Monday's start was her first-ever in a World Cup.
"We were having laughs before the game, because I was talking to Meghan Klingenberg asking her to give me pointers because she's such a veteran," Morgan laughed.
Klingenberg is a World Cup rookie, but she's started in all three of the U.S. matches.
Morgan, who has 51 goals in 84 international appearances, had not started in a match since April 11, the season opener for the Portland Thorns of the National Women's Soccer League. Her last start for the United States came in a 4-0 victory over New Zealand in St. Louis, Missouri, on April 4.
She missed the national team's three send-off matches in the United States.
Also up top with Morgan at forward was Abby Wambach, who came in as a substitute in the United States' 0-0 draw with Sweden last Friday.

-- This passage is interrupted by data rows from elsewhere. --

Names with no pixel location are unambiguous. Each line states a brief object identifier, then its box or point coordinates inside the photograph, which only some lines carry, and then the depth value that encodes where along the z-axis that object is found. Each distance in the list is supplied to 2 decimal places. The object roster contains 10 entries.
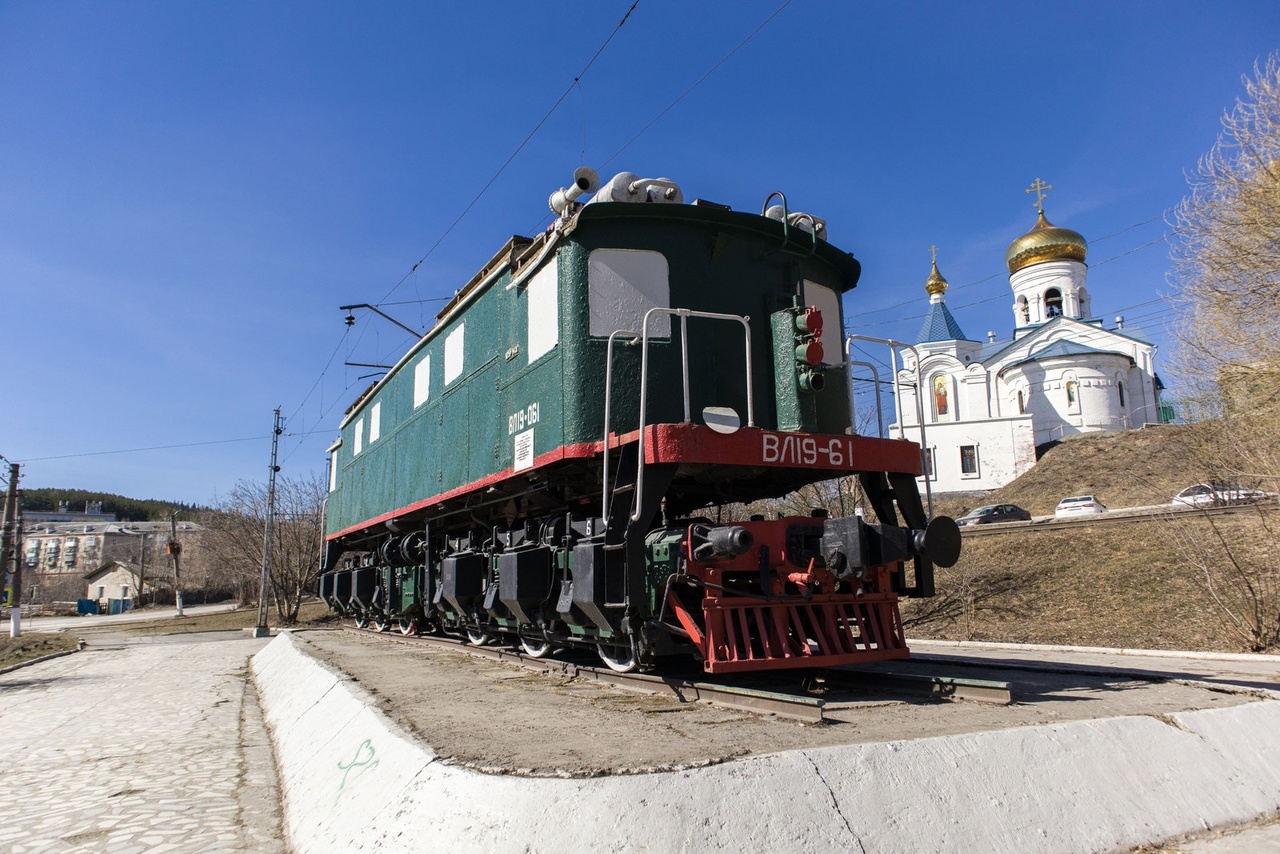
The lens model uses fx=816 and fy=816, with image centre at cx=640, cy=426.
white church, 44.84
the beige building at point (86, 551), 76.69
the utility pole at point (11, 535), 25.63
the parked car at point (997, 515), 31.77
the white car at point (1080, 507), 29.41
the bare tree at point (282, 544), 31.17
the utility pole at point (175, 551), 44.47
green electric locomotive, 5.73
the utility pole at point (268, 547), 22.77
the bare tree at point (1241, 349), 11.97
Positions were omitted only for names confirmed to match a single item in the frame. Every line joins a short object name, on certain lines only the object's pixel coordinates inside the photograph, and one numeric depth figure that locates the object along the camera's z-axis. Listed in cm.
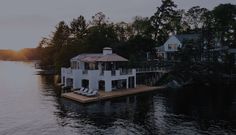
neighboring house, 6656
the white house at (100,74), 4066
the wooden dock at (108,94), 3473
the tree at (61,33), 8083
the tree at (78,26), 8006
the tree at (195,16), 8356
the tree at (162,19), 7625
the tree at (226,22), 6888
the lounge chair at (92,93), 3596
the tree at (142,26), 7588
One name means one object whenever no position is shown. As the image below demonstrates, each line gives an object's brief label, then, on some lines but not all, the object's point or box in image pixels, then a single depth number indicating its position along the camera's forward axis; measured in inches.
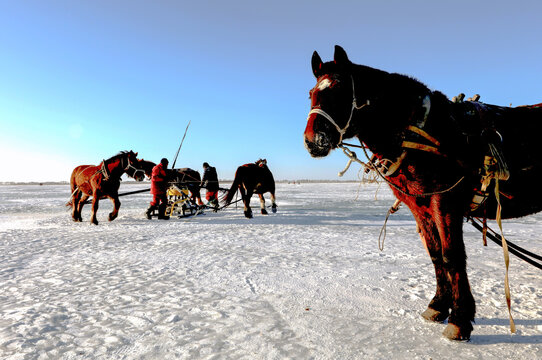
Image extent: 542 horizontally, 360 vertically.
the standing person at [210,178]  547.9
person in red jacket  439.5
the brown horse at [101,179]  417.1
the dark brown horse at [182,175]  466.2
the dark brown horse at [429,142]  95.7
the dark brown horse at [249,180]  457.7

It was the first time Wambach, the team's all-time leading scorer, had come off the bench in a World Cup since her first in 2003.
RECAPPING WEDNESDAY: It was the final day of group-stage matches at the World Cup. At the start of the day only three knockout round matches were set. The rest of the field had to watch the results.
France defeated Mexico 5-0 to finish atop Group F and send Las Tri home; and England beat Colombia 2-1. Brazil finished atop Group E with a 3-0 record after defeating Costa Rica 1-0, and South Korea defeated Spain 2-1.